Grave Yard, Cloonlahan, Co. Galway
Co. Galway |
Burial Grounds
At Cloonlahan in County Galway, a small burial ground occupies an unusual position inside a much older structure: the north-western quarter of a rath, the circular earthen enclosure, ringed by a bank and ditch, that was once a farmstead of the early medieval period.
The combination is not unique in Ireland, where later communities frequently appropriated prehistoric or early medieval monuments for their own purposes, but the particulars here are quietly strange. The grave yard is irregular and unenclosed, measuring roughly thirteen metres long and less than five metres wide, and the stones that mark the graves are, by any account, haphazardly arranged rather than laid out in the orderly rows one might expect.

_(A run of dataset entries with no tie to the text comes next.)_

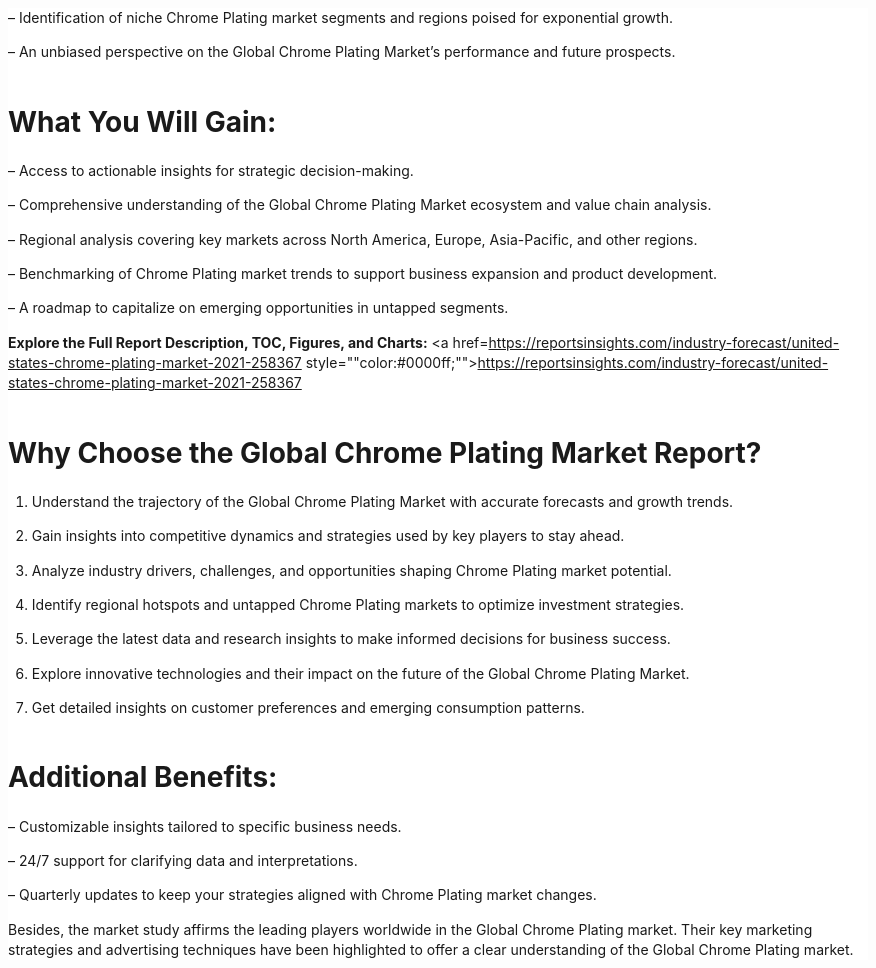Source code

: – Identification of niche Chrome Plating market segments and regions poised for exponential growth.

– An unbiased perspective on the Global Chrome Plating Market’s performance and future prospects.

# <strong>What You Will Gain:</strong>

– Access to actionable insights for strategic decision-making.

– Comprehensive understanding of the Global Chrome Plating Market ecosystem and value chain analysis.

– Regional analysis covering key markets across North America, Europe, Asia-Pacific, and other regions.

– Benchmarking of Chrome Plating market trends to support business expansion and product development.

– A roadmap to capitalize on emerging opportunities in untapped segments.

<strong>Explore the Full Report Description, TOC, Figures, and Charts:</strong>
<a href=https://reportsinsights.com/industry-forecast/united-states-chrome-plating-market-2021-258367 style=""color:#0000ff;"">https://reportsinsights.com/industry-forecast/united-states-chrome-plating-market-2021-258367</a>

# <strong>Why Choose the Global Chrome Plating Market Report?</strong>

1. Understand the trajectory of the Global Chrome Plating Market with accurate forecasts and growth trends.

2. Gain insights into competitive dynamics and strategies used by key players to stay ahead.

3. Analyze industry drivers, challenges, and opportunities shaping Chrome Plating market potential.

4. Identify regional hotspots and untapped Chrome Plating markets to optimize investment strategies.

5. Leverage the latest data and research insights to make informed decisions for business success.

6. Explore innovative technologies and their impact on the future of the Global Chrome Plating Market.

7. Get detailed insights on customer preferences and emerging consumption patterns.

# <strong>Additional Benefits:</strong>

– Customizable insights tailored to specific business needs.

– 24/7 support for clarifying data and interpretations.

– Quarterly updates to keep your strategies aligned with Chrome Plating market changes.

Besides, the market study affirms the leading players worldwide in the Global Chrome Plating market. Their key marketing strategies and advertising techniques have been highlighted to offer a clear understanding of the Global Chrome Plating market.
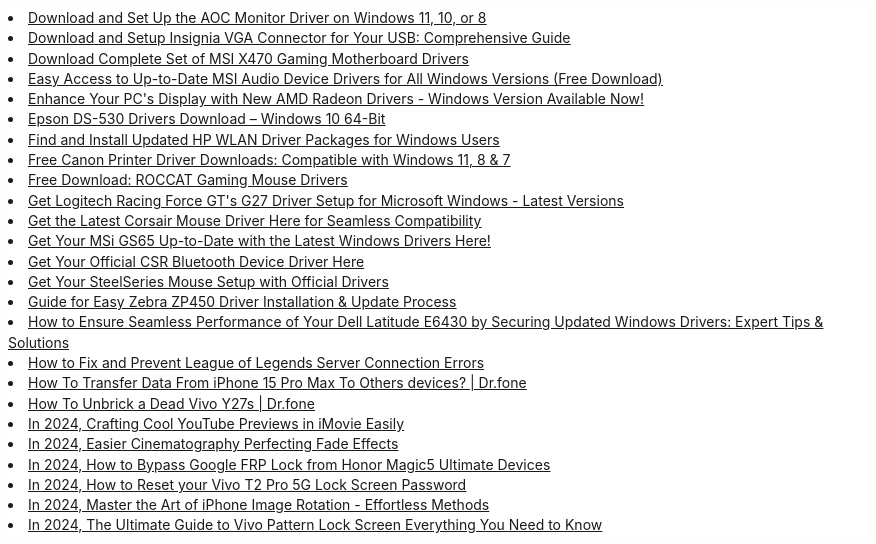 <li><a href="https://win-dash.techidaily.com/download-and-set-up-the-aoc-monitor-driver-on-windows-11-10-or-8/"><u>Download and Set Up the AOC Monitor Driver on Windows 11, 10, or 8</u></a></li>
<li><a href="https://win-dash.techidaily.com/download-and-setup-insignia-vga-connector-for-your-usb-comprehensive-guide/"><u>Download and Setup Insignia VGA Connector for Your USB: Comprehensive Guide</u></a></li>
<li><a href="https://win-dash.techidaily.com/download-complete-set-of-msi-x470-gaming-motherboard-drivers/"><u>Download Complete Set of MSI X470 Gaming Motherboard Drivers</u></a></li>
<li><a href="https://win-dash.techidaily.com/easy-access-to-up-to-date-msi-audio-device-drivers-for-all-windows-versions-free-download/"><u>Easy Access to Up-to-Date MSI Audio Device Drivers for All Windows Versions (Free Download)</u></a></li>
<li><a href="https://win-dash.techidaily.com/enhance-your-pcs-display-with-new-amd-radeon-drivers-windows-version-available-now/"><u>Enhance Your PC's Display with New AMD Radeon Drivers - Windows Version Available Now!</u></a></li>
<li><a href="https://win-dash.techidaily.com/epson-ds-530-drivers-download-windows-10-64-bit/"><u>Epson DS-530 Drivers Download – Windows 10 64-Bit</u></a></li>
<li><a href="https://win-dash.techidaily.com/find-and-install-updated-hp-wlan-driver-packages-for-windows-users/"><u>Find and Install Updated HP WLAN Driver Packages for Windows Users</u></a></li>
<li><a href="https://win-dash.techidaily.com/free-canon-printer-driver-downloads-compatible-with-windows-11-8-and-7/"><u>Free Canon Printer Driver Downloads: Compatible with Windows 11, 8 & 7</u></a></li>
<li><a href="https://win-dash.techidaily.com/free-download-roccat-gaming-mouse-drivers/"><u>Free Download: ROCCAT Gaming Mouse Drivers</u></a></li>
<li><a href="https://win-dash.techidaily.com/1722963615914-get-logitech-racing-force-gts-g27-driver-setup-for-microsoft-windows-latest-versions/"><u>Get Logitech Racing Force GT's G27 Driver Setup for Microsoft Windows - Latest Versions</u></a></li>
<li><a href="https://win-dash.techidaily.com/get-the-latest-corsair-mouse-driver-here-for-seamless-compatibility/"><u>Get the Latest Corsair Mouse Driver Here for Seamless Compatibility</u></a></li>
<li><a href="https://win-dash.techidaily.com/1722965914278-get-your-msi-gs65-up-to-date-with-the-latest-windows-drivers-here/"><u>Get Your MSi GS65 Up-to-Date with the Latest Windows Drivers Here!</u></a></li>
<li><a href="https://win-dash.techidaily.com/get-your-official-csr-bluetooth-device-driver-here/"><u>Get Your Official CSR Bluetooth Device Driver Here</u></a></li>
<li><a href="https://win-dash.techidaily.com/get-your-steelseries-mouse-setup-with-official-drivers/"><u>Get Your SteelSeries Mouse Setup with Official Drivers</u></a></li>
<li><a href="https://win-dash.techidaily.com/guide-for-easy-zebra-zp450-driver-installation-and-update-process/"><u>Guide for Easy Zebra ZP450 Driver Installation & Update Process</u></a></li>
<li><a href="https://win-dash.techidaily.com/how-to-ensure-seamless-performance-of-your-dell-latitude-e6430-by-securing-updated-windows-drivers-expert-tips-and-solutions/"><u>How to Ensure Seamless Performance of Your Dell Latitude E6430 by Securing Updated Windows Drivers: Expert Tips & Solutions</u></a></li>
<li><a href="https://win-solutions.techidaily.com/how-to-fix-and-prevent-league-of-legends-server-connection-errors/"><u>How to Fix and Prevent League of Legends Server Connection Errors</u></a></li>
<li><a href="https://review-topics.techidaily.com/how-to-transfer-data-from-iphone-15-pro-max-to-others-devices-drfone-by-drfone-transfer-data-from-ios-transfer-data-from-ios/"><u>How To Transfer Data From iPhone 15 Pro Max To Others devices? | Dr.fone</u></a></li>
<li><a href="https://howto.techidaily.com/how-to-unbrick-a-dead-vivo-y27s-drfone-by-drfone-fix-android-problems-fix-android-problems/"><u>How To Unbrick a Dead Vivo Y27s | Dr.fone</u></a></li>
<li><a href="https://youtube-data.techidaily.com/24-crafting-cool-youtube-previews-in-imovie-easily/"><u>In 2024, Crafting Cool YouTube Previews in iMovie Easily</u></a></li>
<li><a href="https://desktop-recording.techidaily.com/in-2024-easier-cinematography-perfecting-fade-effects/"><u>In 2024, Easier Cinematography  Perfecting Fade Effects</u></a></li>
<li><a href="https://bypass-frp.techidaily.com/in-2024-how-to-bypass-google-frp-lock-from-honor-magic5-ultimate-devices-by-drfone-android/"><u>In 2024, How to Bypass Google FRP Lock from Honor Magic5 Ultimate Devices</u></a></li>
<li><a href="https://android-unlock.techidaily.com/in-2024-how-to-reset-your-vivo-t2-pro-5g-lock-screen-password-by-drfone-android/"><u>In 2024, How to Reset your Vivo T2 Pro 5G Lock Screen Password</u></a></li>
<li><a href="https://fox-boxes.techidaily.com/in-2024-master-the-art-of-iphone-image-rotation-effortless-methods/"><u>In 2024, Master the Art of iPhone Image Rotation - Effortless Methods</u></a></li>
<li><a href="https://android-unlock.techidaily.com/in-2024-the-ultimate-guide-to-vivo-pattern-lock-screen-everything-you-need-to-know-by-drfone-android/"><u>In 2024, The Ultimate Guide to Vivo Pattern Lock Screen Everything You Need to Know</u></a></li>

What is especially telling is where within the rath the markers are concentrated. Most of them lie along the top and inner slopes of the rath's own bank, the raised earthen rim of the original enclosure. Whether this was a matter of practicality, of finding ground that was raised and perhaps drier, or whether the bank itself carried some residual sense of significance that made it a preferred place of burial, is not recorded. The rath predates the burials by many centuries, and the act of burying the dead within its bounds, on the very fabric of its structure, speaks to the long habit in rural Ireland of layering the living and the dead across the same ground without much ceremony about which era claimed it first.